### Input
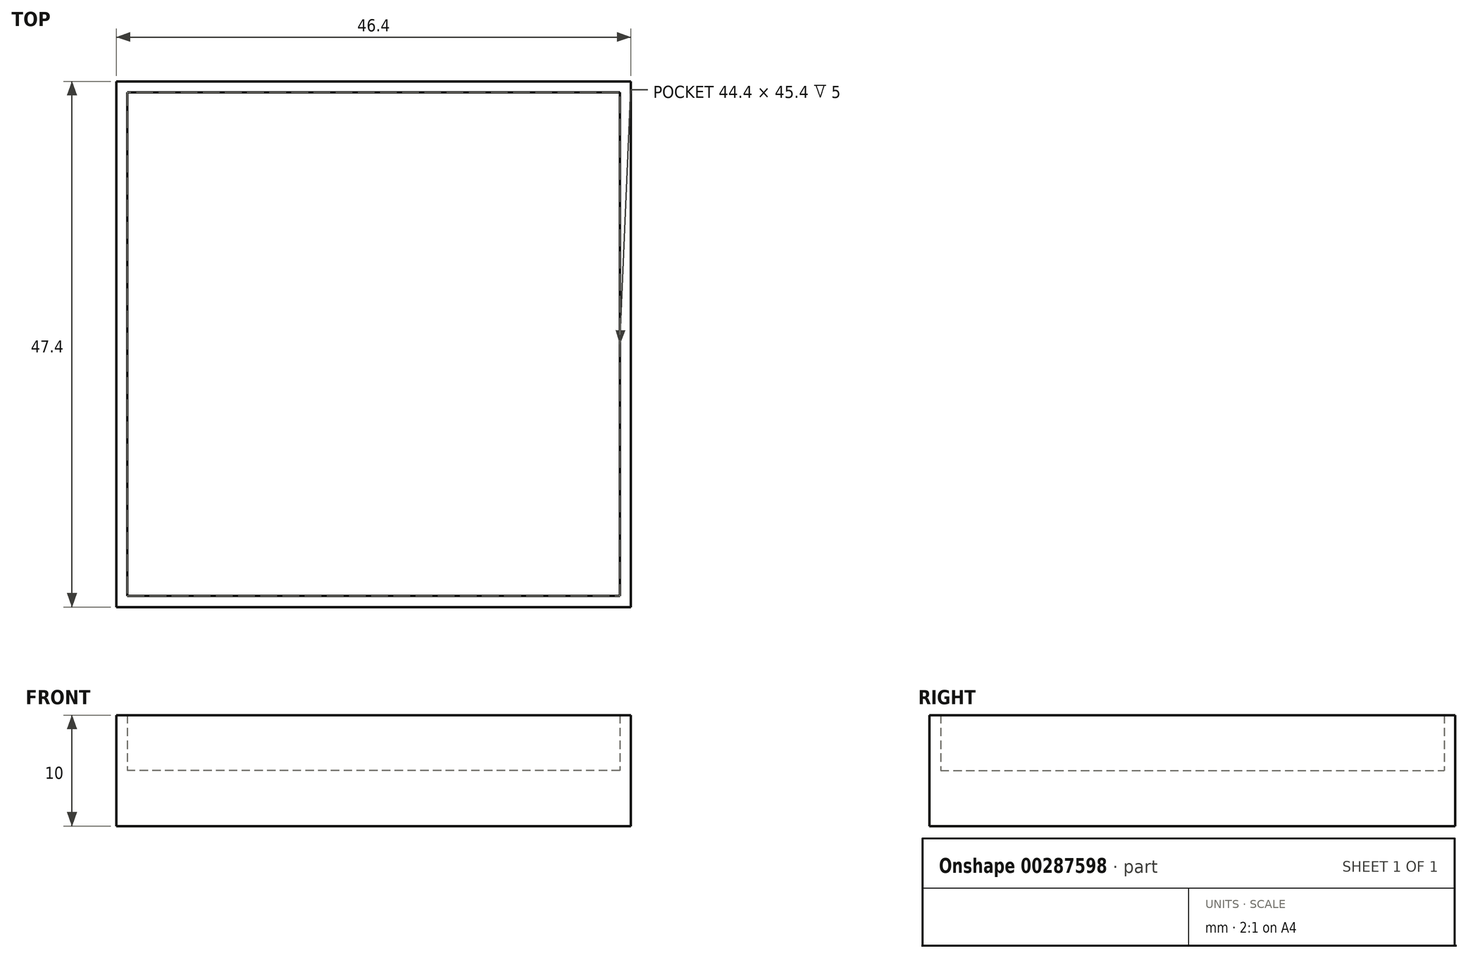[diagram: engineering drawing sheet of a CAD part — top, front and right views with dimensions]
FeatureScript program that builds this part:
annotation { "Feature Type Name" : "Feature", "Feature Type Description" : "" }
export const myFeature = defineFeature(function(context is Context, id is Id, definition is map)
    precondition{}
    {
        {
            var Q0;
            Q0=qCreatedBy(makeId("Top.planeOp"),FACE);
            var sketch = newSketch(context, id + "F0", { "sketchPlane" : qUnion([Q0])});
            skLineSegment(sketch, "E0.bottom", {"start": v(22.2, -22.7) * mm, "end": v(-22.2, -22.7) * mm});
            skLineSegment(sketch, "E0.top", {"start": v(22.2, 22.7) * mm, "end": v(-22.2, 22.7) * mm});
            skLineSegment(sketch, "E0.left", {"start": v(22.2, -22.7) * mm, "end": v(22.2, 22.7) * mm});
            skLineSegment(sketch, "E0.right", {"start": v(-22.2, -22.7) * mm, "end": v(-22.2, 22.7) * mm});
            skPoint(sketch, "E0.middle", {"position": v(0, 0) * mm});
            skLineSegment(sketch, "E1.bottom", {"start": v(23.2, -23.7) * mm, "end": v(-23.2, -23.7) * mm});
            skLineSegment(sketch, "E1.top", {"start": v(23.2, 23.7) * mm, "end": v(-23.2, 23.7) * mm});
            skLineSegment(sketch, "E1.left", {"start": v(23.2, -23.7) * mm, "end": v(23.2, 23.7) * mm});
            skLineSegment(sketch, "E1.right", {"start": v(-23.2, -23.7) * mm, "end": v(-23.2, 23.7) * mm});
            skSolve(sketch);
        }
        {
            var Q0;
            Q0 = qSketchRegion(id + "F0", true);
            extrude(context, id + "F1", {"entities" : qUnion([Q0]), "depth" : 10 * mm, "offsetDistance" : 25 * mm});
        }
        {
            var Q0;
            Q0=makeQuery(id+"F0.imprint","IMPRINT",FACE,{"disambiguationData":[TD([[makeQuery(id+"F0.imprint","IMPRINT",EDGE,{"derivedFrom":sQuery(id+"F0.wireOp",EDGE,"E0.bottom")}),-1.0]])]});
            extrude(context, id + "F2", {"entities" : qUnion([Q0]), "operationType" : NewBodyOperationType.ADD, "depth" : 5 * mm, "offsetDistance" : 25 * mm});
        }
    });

...

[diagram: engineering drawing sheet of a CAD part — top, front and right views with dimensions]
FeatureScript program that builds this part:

### Task to carry out
Gather each line of the material above that contains the string "left".

### Task result
            skLineSegment(sketch, "E0.left", {"start": v(22.2, -22.7) * mm, "end": v(22.2, 22.7) * mm});
            skLineSegment(sketch, "E1.left", {"start": v(23.2, -23.7) * mm, "end": v(23.2, 23.7) * mm});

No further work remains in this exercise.